Your example of how healthcare works when insurance is involved is yet another example of waste and inefficiency where there are alternative methods of doing things that are not lower quality, but which are more efficient and thus use less resources, including time.
Generally, if more people could save more time by doing less of other things/work, they could spend more time learning to carry some of the burden of health services so more people could be served at a lower cost. I just recently heard about someone who got out of his job as surgical assistant because he hated it and wanted to do something else. It is a problem when certain people get stuck doing really important jobs that cause a lot of stress, and then they make so much money that they can afford to just quit and someone else has to be trained and forced by means of debt to do that job until they make enough money to escape. That is basically the way indentured servitude worked, and it would be far better to change things so that people can spend less time on stressful-yet-critical jobs, so they can have more time to do other things, such as doing some other job that they like better but which isn't as relevant and thus makes less money.
Overall these things are easier said than done because there is enormous cultural resistance to change. When change is suggested/promoted, it has to be done like a marketing campaign, convincing businesses/investors that it will be better for the bottom line or for the economy in general, and otherwise the assumption is that it can't/won't happen.
Instead of always thinking in terms of what is financially feasible or not, we should just start thinking in terms of what is practically achievable and then realize that we will go on making money, even if the ways we do so change. If someone can get training to assist surgeons for a lower cost and then works only 10 or 20 hours a week in surgery so that they can do something else with the rest of their time, surgery may become more affordable and more people will work part-time in surgery, but everyone will still be making money because patients need operations, regardless of how much or little they cost.

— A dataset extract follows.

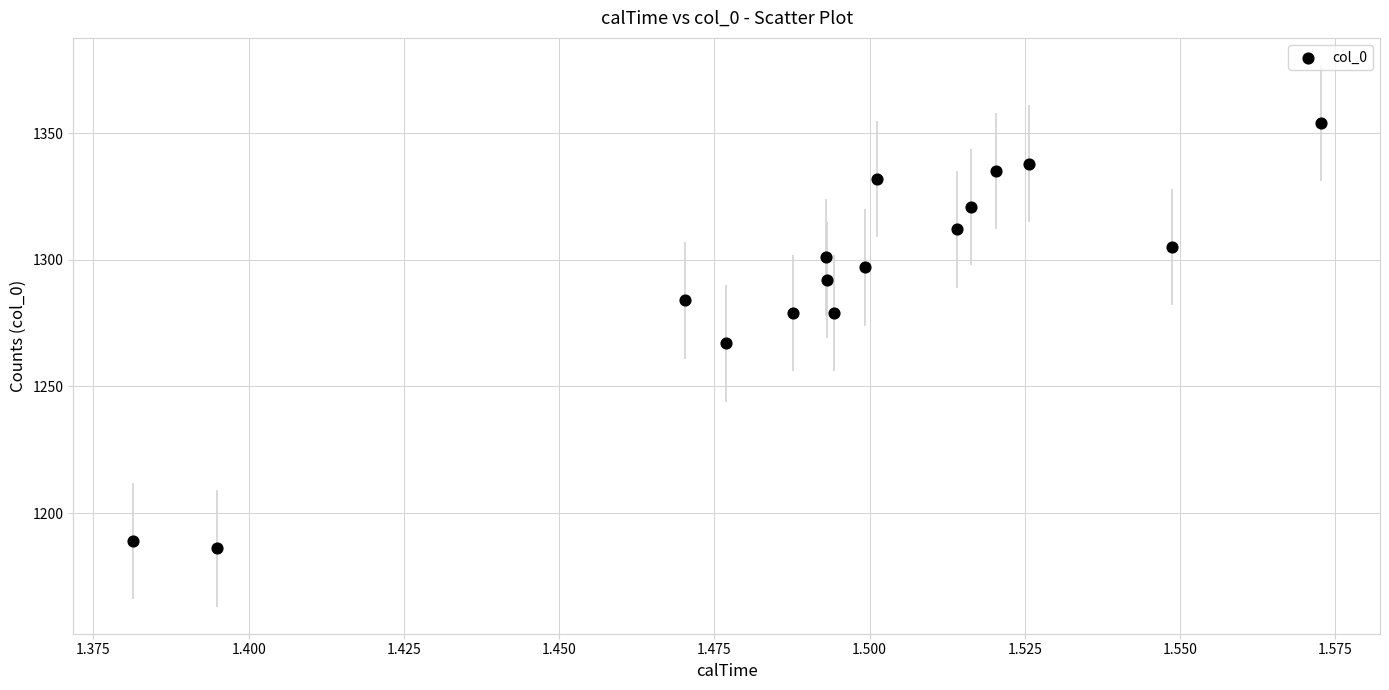

What is the range of Y values (max minus min)?

168.0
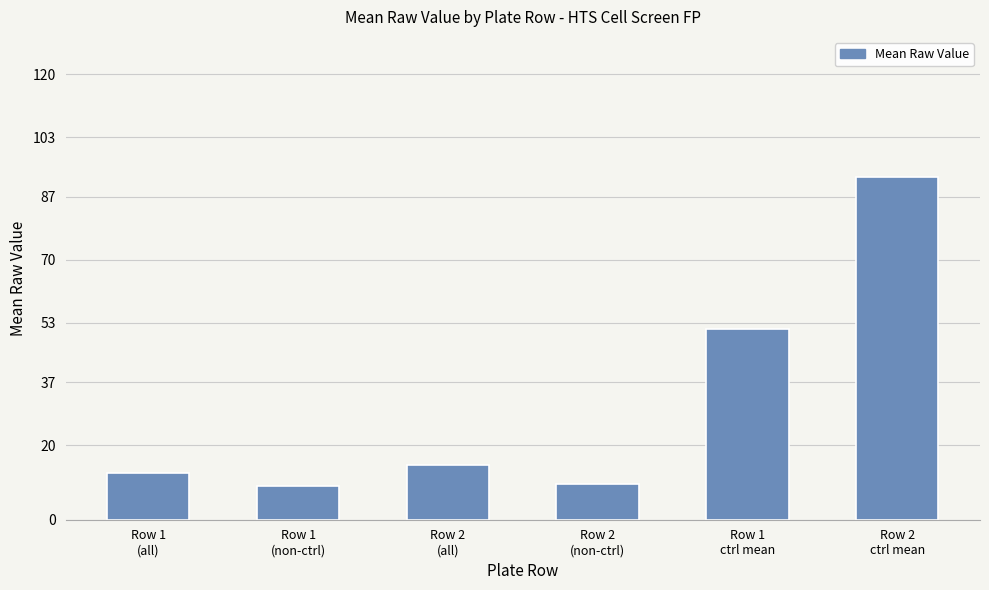

Is it true that the value at Row 1
(all) is 2.8?

False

The problem is that people don't want to risk making less money, so economic politics involves blocking/obstructing changes that will indeed lower costs. More people could get health care, and Medicare could be expanded in that it would be affordable to taxpayers due to low costs; but more expensive insurers and health care providers will obstruct it to maintain a system where people are terrorized into paying such high rates and costs- and then the politicians will keep arguing over whether or not to boost the markets even more with government subsidies/insurance; and the result will be that many people will just continue to not get health care because they don't fall into the privileged classes of those who are covered and can afford out-of-pocket costs because of their jobs, social-welfare entitlements, etc.
What should happen, though, is to work at lowering all the costs involved by working more efficiently and lowering the wages/income/prices of everyone involved. Then, when the costs are low enough, it will not be a burden to taxpayers to fund Medicare-for-All to lend money and/or subsidize those who can't afford to pay the otherwise-low costs.
To get those costs down, however, people are going to have to take a lot of liberties to allow more educational access for less, allow people to work in health care part-time for lower hourly wages, and hold people who can't afford to pay accountable for their utilization by keeping track of their debts and only forgiving/subsidizing certain utilization costs while creating new ways of holding them accountable for others, such as work-programs and/or debtors' prisons. It sounds harsh and cruel, but it is just a question of what it takes to deter people with no financial accountability from wasting resources and shirking responsibility to prevent utilization by taking better care of themselves, their diets, etc.